Voilà, en gros, les raisons pour lesquelles je ne crois pas un instant à la possibilité de limiter l’euthanasie en quelque manière que ce soit. Celle-ci prendra sa propre dynamique et nous ne reviendrions en arrière qu’après un nombre intolérable de morts non désirées. Si même nous y revenons. C’est ce qui se passe en Belgique où de semestre en semestre, la loi s’étend. Actuellement, un groupe de médecins a préconisé l’extension de l’euthanasie à des malades sans leur consentement. Il est facile de dire que ce n’est qu’un projet. Il est dans le droit prolongement de la courbe et j’espère avoir montré pourquoi je ne crois pas qu’il soit possible de stopper cette courbe. Dès lors qu’elle existe, on s’est du même coup privé des outils qui le permettraient.

Un progrès, vraiment ?

Enfin, qu’on mesure bien ce que représente cette affaire : donner la mort est présenté par notre société comme un progrès. On a reproché à l’Eglise d’avoir pendant des siècles proposé la résignation comme idéal, en vue d’un salut éternel. Voici que nous allons légaliser l’idée que « si la vie est trop dure, il y a toujours l’euthanasie ». Curieux progrès en vérité, et funeste message.

L’euthanasie, ainsi que les prétentions à « vaincre la mort » (en réalité, la mort de vieillesse et elle seule), autre face de la même pièce, sont redoutables parce que ce sont des réponses aussi attrayantes que fausses à l’éternelle question que son caractère mortel, fragile, fini, pose à l’homme. A la différence de la médecine, elles ne supprimeront pas du monde la souffrance ni même la mort car en réalité, elles n’ont pas pour but de le faire, simplement de les masquer. Même la cyborgisation la plus avancée ne gommera pas la vulnérabilité de l’homme. Toutes ces soi-disant avancées ne feront que rendre plus cruelles les souffrances et les morts qu’elles seront impuissantes à conjurer, et à exclure, à retrancher davantage de la « bonne vie », et donc de la « bonne humanité » ceux – le plus grand nombre – qui y seront confrontés.
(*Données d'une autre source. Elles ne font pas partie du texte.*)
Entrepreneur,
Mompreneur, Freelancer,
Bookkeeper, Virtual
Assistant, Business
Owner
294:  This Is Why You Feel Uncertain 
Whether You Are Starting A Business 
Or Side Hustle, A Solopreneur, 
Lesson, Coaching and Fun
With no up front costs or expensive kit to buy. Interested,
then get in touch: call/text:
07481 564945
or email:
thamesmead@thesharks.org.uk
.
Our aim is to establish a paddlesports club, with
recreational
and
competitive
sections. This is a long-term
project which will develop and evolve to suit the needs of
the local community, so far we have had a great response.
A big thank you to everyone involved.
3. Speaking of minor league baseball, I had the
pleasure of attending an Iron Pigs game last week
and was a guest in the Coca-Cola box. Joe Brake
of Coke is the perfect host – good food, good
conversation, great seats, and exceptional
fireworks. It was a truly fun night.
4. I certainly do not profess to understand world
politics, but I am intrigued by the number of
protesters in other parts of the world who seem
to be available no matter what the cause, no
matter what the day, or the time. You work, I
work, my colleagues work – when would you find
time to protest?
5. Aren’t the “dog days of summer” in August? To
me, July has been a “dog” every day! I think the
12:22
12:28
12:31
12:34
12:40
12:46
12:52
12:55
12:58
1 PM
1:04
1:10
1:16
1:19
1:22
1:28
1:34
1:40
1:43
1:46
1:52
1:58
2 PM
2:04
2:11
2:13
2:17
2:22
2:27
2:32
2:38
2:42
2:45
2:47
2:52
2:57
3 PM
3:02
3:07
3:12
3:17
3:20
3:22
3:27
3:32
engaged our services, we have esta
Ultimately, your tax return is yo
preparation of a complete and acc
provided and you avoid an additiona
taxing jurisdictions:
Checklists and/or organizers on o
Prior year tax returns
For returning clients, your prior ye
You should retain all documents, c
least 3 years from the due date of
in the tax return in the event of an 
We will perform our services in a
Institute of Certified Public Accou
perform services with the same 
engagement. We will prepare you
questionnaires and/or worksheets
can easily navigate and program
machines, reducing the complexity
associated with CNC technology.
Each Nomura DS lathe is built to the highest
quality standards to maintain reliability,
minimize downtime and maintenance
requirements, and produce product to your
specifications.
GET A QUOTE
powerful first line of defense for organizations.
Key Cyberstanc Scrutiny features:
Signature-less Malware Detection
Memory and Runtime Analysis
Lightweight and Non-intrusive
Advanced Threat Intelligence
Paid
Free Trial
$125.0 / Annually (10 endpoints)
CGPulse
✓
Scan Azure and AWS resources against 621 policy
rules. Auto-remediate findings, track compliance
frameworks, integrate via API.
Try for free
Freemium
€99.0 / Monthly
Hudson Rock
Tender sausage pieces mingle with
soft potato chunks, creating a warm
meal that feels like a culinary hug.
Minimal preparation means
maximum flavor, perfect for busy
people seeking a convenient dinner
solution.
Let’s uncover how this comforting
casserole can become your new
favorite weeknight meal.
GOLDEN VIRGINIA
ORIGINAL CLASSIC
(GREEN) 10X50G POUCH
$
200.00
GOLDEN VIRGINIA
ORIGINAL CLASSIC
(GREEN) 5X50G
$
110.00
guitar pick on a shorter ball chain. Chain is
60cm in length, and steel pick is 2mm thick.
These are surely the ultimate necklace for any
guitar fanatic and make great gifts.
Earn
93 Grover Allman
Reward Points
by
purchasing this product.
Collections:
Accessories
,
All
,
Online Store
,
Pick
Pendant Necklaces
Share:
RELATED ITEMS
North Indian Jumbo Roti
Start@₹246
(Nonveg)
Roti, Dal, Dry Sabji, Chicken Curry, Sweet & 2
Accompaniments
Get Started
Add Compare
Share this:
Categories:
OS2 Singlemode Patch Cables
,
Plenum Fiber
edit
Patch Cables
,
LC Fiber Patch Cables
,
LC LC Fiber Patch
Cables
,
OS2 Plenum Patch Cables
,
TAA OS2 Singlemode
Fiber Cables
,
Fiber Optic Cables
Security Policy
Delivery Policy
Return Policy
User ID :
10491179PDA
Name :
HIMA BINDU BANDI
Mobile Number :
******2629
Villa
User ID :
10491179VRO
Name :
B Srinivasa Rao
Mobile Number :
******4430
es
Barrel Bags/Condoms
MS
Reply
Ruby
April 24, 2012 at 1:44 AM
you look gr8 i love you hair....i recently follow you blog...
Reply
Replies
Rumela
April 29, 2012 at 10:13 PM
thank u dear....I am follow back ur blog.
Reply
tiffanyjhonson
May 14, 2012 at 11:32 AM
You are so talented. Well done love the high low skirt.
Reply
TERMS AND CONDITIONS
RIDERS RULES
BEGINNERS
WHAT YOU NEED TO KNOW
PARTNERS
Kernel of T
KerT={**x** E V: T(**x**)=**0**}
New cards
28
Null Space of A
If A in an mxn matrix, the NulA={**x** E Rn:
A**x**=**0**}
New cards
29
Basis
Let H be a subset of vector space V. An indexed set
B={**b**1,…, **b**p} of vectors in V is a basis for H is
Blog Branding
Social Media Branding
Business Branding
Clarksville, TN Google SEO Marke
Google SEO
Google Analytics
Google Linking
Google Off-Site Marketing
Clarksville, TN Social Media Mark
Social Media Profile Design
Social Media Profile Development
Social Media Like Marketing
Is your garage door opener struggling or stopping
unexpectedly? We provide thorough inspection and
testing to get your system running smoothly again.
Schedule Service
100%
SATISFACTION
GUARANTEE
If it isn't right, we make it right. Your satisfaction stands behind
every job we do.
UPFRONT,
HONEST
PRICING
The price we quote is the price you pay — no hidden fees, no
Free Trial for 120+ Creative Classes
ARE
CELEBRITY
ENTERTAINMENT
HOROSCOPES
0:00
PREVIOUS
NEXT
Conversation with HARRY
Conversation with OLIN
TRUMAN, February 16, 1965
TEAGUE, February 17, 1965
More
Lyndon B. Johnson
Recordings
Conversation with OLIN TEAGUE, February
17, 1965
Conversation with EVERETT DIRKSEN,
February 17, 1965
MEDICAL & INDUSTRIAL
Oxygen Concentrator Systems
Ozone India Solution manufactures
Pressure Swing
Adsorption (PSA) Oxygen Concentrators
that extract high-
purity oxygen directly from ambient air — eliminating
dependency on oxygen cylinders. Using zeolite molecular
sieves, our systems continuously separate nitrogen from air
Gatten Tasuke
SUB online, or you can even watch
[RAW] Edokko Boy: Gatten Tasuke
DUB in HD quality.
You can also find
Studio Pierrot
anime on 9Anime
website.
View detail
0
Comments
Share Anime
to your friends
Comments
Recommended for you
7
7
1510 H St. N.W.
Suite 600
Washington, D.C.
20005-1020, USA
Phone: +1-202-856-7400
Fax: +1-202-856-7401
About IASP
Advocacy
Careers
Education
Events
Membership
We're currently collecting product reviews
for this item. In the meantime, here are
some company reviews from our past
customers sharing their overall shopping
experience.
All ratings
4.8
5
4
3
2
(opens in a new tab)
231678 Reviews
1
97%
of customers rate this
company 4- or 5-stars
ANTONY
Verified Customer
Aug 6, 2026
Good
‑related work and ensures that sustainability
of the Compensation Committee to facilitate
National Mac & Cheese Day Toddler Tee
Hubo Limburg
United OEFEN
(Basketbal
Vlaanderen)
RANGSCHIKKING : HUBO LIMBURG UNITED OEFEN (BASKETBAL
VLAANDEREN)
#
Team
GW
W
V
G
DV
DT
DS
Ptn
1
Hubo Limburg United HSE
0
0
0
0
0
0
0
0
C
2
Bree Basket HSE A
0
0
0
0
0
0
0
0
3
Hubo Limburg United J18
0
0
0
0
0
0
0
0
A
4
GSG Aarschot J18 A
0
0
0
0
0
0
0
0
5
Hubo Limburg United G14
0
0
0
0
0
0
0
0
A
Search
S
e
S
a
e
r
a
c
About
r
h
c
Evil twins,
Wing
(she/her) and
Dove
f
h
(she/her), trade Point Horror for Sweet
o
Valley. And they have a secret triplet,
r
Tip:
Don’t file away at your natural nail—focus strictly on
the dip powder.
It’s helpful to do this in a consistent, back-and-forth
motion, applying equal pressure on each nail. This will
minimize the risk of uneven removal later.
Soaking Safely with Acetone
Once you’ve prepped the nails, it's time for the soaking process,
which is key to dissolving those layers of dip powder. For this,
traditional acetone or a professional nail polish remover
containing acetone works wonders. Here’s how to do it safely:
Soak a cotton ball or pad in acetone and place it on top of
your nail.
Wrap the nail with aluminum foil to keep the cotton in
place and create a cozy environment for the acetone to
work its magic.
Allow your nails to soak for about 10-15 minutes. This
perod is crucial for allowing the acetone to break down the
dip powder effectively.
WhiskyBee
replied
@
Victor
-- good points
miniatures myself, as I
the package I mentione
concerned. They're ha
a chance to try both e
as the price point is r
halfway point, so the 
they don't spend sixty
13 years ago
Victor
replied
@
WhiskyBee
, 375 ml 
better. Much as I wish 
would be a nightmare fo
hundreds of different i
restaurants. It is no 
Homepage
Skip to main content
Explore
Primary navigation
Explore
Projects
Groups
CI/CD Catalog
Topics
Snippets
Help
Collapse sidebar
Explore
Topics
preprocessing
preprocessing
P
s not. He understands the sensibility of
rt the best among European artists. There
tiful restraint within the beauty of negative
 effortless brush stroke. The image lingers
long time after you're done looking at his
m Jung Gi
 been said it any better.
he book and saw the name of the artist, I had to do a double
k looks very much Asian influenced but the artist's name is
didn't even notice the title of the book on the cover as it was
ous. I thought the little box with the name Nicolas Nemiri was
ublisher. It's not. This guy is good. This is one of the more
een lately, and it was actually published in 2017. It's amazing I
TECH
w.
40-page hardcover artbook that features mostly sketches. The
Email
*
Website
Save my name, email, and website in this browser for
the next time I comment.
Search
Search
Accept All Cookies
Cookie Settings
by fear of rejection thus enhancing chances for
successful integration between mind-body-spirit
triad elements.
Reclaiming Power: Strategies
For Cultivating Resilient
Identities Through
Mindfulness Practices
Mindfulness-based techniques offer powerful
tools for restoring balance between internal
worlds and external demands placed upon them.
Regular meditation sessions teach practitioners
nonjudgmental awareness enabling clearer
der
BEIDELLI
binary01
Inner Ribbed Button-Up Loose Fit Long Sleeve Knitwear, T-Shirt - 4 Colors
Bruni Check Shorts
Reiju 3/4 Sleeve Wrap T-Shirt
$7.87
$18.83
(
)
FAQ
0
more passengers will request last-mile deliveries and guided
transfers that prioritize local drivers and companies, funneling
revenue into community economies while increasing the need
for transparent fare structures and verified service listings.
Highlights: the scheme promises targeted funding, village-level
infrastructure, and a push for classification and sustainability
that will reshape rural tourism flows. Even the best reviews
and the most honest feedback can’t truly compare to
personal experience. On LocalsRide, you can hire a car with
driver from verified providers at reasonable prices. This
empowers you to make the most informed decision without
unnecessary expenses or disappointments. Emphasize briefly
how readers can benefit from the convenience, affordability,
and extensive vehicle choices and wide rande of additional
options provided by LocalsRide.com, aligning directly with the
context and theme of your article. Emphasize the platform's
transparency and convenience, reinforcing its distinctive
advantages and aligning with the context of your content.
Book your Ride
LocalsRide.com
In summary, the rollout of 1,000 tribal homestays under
On n’aura rien réglé du tout : juste amassé un gros tas de balayures sous le tapis, si gros qu’on devra porter d’épaisses œillères pour se le cacher, et la souffrance lorsqu’on s’y prendra les pieds et tombera du haut de tout notre orgueil n’en sera que plus terrible.

Volontairement, je n’ai pas fait appel aux arguments que je pourrais puiser dans ma foi. En effet, la Parole de Dieu ne consiste pas en un catalogue de caprices débités par une divinité incohérente et capricieuse, si elle existe, ou compilés par des scribes d’un autre âge, si elle n’existe pas : elle est Parole de Vie. C’est-à-dire, en très très simplifié, que ce n’est pas parce que tel précepte est réputé divin qu’il faut le considérer bon pour l’homme, mais parce que tel précepte provient d’un Dieu qui a souci de l’homme et ne lui édicte que des préceptes qu’Il sait bons pour l’homme. De là la possibilité de défendre des positions enracinées dans la foi chrétienne sans même avoir besoin de prononcer ces mots. Cela n’empêche pas qu’elles en proviennent.

J’espère avoir exposé de façon claire pourquoi c’est à cela que je crois, et pourquoi, par conséquent, il vaut mieux ne pas se lancer dans pareille pente glissante. La mort est toujours au bout, nous ne la rejoindrions que plus vite. La dignité de tout homme vivant ne peut être objet de négociation, car à l’instant même où cette négociation est déclarée ouverte, tout ce qui nous protège vole en éclats et il peut nous arriver n’importe quoi : plus aucun des obstacles que nous dresserons ne sera suffisamment résistant pour empêcher le curseur de reculer encore et encore.